» **INSTRUÇÃO 1**
Conte em quantas linhas do material aparece a palavra "sketchPlane". Responda só com o número.

Sem cais nem canil, encara com fé a sombra de antigos espelhos que carrega nos ombros. Lembra o cachorro que é um rio cujas águas amolecem ossos e pedras. Seus cheiros e rosnados agasalham quando o contexto pede silêncio viril.

Para viver este ciclo canino, desenvolvo uma metodologia animal. Uso líquidos de uma mulher que me amou e fez do meu corpo obra de arte. Foi ela quem nomeou o canil que trago no peito. Antes dela, provei chás de uma moça que enxugava dorso de montanha em dia de chuva.

Agora, nutro-me de Clarice Lispector e seus animais. Clarice é bicho corajoso. Confessa que certa vez apaixonou-se, de cara, por Dilermando – um cachorro com cara de brasileiro encontrado numa rua da Itália. Resultado: pagou (isso: pagou) e levou o cão para casa. Rolou a partir daí uma narrativa de cheiros, comidas, abanos, gestos obscenos e, claro, beijos disfarçados. As visitas – coitadas – ficavam passadas.

» **INSTRUÇÃO 2**
Transforme em lista o parágrafo do texto da página que começa por "Agora, nutro-me de Clarice Lispector", sem perder os fatos principais.

» **MATERIAL DA TAREFA**
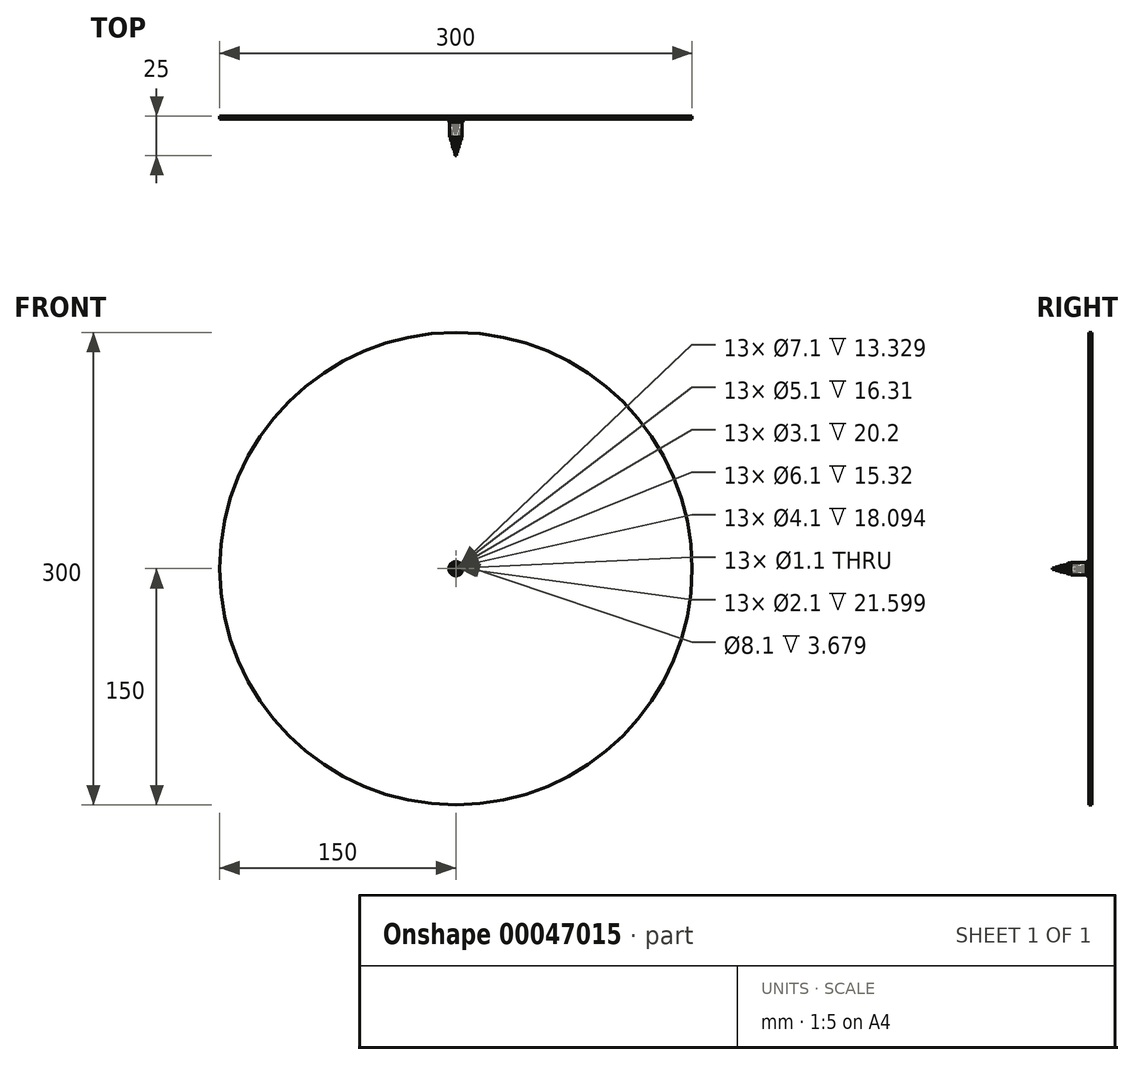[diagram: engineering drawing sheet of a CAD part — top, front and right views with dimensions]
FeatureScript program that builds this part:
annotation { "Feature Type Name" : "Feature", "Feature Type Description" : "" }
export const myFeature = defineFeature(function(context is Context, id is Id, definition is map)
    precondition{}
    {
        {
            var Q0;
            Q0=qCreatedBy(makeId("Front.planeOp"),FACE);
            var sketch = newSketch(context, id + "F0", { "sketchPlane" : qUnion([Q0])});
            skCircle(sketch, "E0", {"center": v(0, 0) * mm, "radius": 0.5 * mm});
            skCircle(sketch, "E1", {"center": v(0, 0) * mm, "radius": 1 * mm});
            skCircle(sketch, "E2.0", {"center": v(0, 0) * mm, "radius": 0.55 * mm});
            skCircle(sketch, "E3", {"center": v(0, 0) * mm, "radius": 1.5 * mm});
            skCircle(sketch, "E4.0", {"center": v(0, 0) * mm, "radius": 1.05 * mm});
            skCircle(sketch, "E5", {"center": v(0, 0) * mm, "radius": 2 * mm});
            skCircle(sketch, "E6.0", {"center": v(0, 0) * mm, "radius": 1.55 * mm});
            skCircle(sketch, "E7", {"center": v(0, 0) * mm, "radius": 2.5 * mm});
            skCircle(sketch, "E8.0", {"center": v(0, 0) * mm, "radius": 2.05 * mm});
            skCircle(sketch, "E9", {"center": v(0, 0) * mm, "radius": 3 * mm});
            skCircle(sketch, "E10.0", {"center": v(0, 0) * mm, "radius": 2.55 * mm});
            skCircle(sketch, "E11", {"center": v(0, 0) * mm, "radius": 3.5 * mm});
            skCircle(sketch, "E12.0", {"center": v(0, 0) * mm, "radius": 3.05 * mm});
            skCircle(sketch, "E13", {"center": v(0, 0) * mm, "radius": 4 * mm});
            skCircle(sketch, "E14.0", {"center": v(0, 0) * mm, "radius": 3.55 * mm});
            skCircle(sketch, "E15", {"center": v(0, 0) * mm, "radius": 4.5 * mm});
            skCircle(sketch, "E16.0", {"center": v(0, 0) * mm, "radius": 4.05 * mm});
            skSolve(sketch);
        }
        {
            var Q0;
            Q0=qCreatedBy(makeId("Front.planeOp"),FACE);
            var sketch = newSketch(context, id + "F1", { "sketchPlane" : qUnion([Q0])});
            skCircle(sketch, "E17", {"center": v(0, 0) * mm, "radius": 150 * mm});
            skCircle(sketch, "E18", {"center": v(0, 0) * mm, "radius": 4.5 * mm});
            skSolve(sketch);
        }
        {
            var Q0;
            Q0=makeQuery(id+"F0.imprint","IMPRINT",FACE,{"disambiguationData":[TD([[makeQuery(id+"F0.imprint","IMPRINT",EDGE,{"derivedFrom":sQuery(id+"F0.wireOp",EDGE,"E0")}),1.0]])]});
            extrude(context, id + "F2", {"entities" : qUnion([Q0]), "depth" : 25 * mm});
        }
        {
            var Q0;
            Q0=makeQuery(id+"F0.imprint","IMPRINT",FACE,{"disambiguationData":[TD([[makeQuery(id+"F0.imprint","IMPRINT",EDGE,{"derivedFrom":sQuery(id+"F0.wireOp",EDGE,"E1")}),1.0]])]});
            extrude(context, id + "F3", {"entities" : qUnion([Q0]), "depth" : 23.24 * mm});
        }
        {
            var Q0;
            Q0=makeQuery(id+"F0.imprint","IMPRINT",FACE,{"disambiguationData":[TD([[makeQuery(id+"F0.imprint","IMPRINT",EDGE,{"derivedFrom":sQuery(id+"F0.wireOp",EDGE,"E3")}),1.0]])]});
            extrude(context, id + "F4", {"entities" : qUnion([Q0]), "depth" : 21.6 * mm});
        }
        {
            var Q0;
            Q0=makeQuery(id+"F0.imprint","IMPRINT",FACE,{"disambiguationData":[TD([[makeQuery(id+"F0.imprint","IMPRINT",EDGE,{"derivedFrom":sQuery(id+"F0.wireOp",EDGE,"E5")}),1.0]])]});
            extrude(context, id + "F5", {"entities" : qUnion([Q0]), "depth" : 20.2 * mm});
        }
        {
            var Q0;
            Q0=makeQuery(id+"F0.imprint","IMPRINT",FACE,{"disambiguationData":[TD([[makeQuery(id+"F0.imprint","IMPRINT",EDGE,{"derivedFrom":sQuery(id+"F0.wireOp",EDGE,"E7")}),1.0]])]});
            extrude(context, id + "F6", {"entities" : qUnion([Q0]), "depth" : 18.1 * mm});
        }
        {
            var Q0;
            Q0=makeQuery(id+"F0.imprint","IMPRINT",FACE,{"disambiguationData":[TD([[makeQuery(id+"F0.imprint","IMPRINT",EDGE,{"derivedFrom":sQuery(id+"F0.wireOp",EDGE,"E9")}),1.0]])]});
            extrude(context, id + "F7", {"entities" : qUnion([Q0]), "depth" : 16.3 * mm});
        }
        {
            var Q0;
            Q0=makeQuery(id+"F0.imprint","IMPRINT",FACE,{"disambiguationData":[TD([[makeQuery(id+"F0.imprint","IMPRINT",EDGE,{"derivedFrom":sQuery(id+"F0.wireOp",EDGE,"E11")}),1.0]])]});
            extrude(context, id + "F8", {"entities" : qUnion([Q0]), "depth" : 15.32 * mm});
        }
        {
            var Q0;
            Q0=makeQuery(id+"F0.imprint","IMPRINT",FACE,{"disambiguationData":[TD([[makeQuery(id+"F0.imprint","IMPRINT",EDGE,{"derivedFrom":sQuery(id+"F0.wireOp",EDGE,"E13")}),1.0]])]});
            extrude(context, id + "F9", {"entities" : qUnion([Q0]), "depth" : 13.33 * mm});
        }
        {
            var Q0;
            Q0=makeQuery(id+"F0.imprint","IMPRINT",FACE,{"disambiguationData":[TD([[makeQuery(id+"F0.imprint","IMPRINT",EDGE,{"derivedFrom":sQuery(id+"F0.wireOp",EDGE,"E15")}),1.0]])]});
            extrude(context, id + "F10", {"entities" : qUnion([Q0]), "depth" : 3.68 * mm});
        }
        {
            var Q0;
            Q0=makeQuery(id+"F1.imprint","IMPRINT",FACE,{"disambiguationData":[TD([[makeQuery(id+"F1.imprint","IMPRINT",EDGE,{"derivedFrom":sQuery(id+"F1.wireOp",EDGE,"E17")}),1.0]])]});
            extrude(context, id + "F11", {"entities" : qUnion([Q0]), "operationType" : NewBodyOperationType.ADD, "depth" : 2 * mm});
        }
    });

» **RESPOSTA CORRETA 1**
2

» **RESPOSTA CORRETA 2**
- Quem narra se nutre agora de Clarice Lispector e de seus animais.
- Clarice é chamada de bicho corajoso.
- Ela confessa ter se apaixonado de cara por Dilermando, um cachorro com cara de brasileiro encontrado numa rua da Itália.
- Pagou pelo cão e o levou para casa.
- A partir daí veio uma narrativa de cheiros, comidas, abanos, gestos obscenos e beijos disfarçados.
- As visitas ficavam passadas.